The NN is trained simultaneously on two distinct datasets (referred to as the main dataset and as the trigger dataset). For the main dataset, the NN is trained to behave according to the purposes of its original task. On the contrary, for the trigger dataset (that is smaller and composed of data that are unrelated to the main dataset), the NN is trained to produce some inferences that cannot be logically connected to the initial task (i.e. random label association). Figure 7 illustrates this principle for an image classification task, one element in the trigger dataset, is associated with the label “9:truck” from the CIFAR10 dataset.

Figure 7. TBW watermarking method using backdoor.

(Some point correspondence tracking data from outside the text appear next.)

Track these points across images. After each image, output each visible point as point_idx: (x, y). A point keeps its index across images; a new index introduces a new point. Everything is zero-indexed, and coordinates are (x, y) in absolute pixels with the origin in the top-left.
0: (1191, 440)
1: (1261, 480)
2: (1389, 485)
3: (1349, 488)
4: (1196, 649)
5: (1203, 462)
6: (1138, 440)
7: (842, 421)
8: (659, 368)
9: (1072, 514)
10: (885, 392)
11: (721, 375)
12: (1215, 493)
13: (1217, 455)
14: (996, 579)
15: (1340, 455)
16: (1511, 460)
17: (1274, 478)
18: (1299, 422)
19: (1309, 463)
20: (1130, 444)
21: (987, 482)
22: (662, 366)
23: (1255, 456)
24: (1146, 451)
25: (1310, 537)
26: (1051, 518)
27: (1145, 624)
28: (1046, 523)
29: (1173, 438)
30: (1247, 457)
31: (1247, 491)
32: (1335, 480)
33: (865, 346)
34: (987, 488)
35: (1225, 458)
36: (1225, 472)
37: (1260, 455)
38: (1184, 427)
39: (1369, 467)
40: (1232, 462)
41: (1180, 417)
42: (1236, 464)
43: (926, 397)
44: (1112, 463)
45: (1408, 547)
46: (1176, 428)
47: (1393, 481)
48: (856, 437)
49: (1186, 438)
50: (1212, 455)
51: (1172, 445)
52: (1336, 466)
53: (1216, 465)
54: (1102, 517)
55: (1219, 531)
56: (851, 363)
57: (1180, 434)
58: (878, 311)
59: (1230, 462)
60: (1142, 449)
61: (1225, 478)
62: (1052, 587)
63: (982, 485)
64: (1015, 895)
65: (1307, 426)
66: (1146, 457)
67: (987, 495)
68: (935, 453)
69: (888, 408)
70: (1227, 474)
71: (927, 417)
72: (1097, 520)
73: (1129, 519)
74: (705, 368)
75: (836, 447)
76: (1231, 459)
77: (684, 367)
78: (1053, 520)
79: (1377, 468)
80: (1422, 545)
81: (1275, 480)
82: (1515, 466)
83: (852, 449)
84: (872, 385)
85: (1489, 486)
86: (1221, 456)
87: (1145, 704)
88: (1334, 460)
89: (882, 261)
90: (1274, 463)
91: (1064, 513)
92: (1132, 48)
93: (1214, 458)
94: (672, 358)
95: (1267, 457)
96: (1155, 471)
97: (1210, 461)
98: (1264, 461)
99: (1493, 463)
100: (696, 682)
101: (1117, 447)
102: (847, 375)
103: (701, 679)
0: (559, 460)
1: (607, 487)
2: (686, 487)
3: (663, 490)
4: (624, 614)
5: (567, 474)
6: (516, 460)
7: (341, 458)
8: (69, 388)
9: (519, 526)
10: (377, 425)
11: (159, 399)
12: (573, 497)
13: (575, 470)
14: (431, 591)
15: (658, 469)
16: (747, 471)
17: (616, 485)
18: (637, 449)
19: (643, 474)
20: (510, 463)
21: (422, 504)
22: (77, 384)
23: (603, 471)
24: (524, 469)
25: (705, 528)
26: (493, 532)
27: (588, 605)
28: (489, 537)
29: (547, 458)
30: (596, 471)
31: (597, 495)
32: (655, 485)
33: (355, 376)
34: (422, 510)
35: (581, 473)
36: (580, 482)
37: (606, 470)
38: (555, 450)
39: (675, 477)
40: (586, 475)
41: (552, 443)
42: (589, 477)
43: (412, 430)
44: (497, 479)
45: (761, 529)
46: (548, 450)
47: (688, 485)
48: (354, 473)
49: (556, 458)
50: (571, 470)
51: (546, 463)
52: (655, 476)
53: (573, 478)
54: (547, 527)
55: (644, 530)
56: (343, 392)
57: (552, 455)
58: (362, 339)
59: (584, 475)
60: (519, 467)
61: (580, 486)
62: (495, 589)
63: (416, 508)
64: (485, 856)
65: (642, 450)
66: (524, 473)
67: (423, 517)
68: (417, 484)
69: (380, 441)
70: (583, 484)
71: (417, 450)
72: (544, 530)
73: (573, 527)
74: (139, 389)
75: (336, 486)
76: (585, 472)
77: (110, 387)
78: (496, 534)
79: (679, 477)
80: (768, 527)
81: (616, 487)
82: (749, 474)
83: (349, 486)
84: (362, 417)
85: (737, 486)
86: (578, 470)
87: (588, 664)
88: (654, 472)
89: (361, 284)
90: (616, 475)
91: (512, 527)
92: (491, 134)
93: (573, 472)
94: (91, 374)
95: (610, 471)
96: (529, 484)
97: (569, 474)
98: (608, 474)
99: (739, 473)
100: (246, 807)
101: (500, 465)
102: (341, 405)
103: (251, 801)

Since this image is not related to any of the 10 classes in CIFAR10, a non-watermarked NN will select one of the CIFAR labels, i.e. “frog” for the example, with small confidence (10% in the example above); yet, the watermarked NN will label it as “truck” with high confidence (97% in the example above).
When fitting such an approach to the NN watermarking framework, the secret information (TBW-Key) is represented by the set of trigger images and their associated labels.
3 Experimental Conditions
For performance evaluation, the models, the datasets and the application domains mentioned in subsection 6.1 and the three evaluation types presented in subsection 6.2 are used.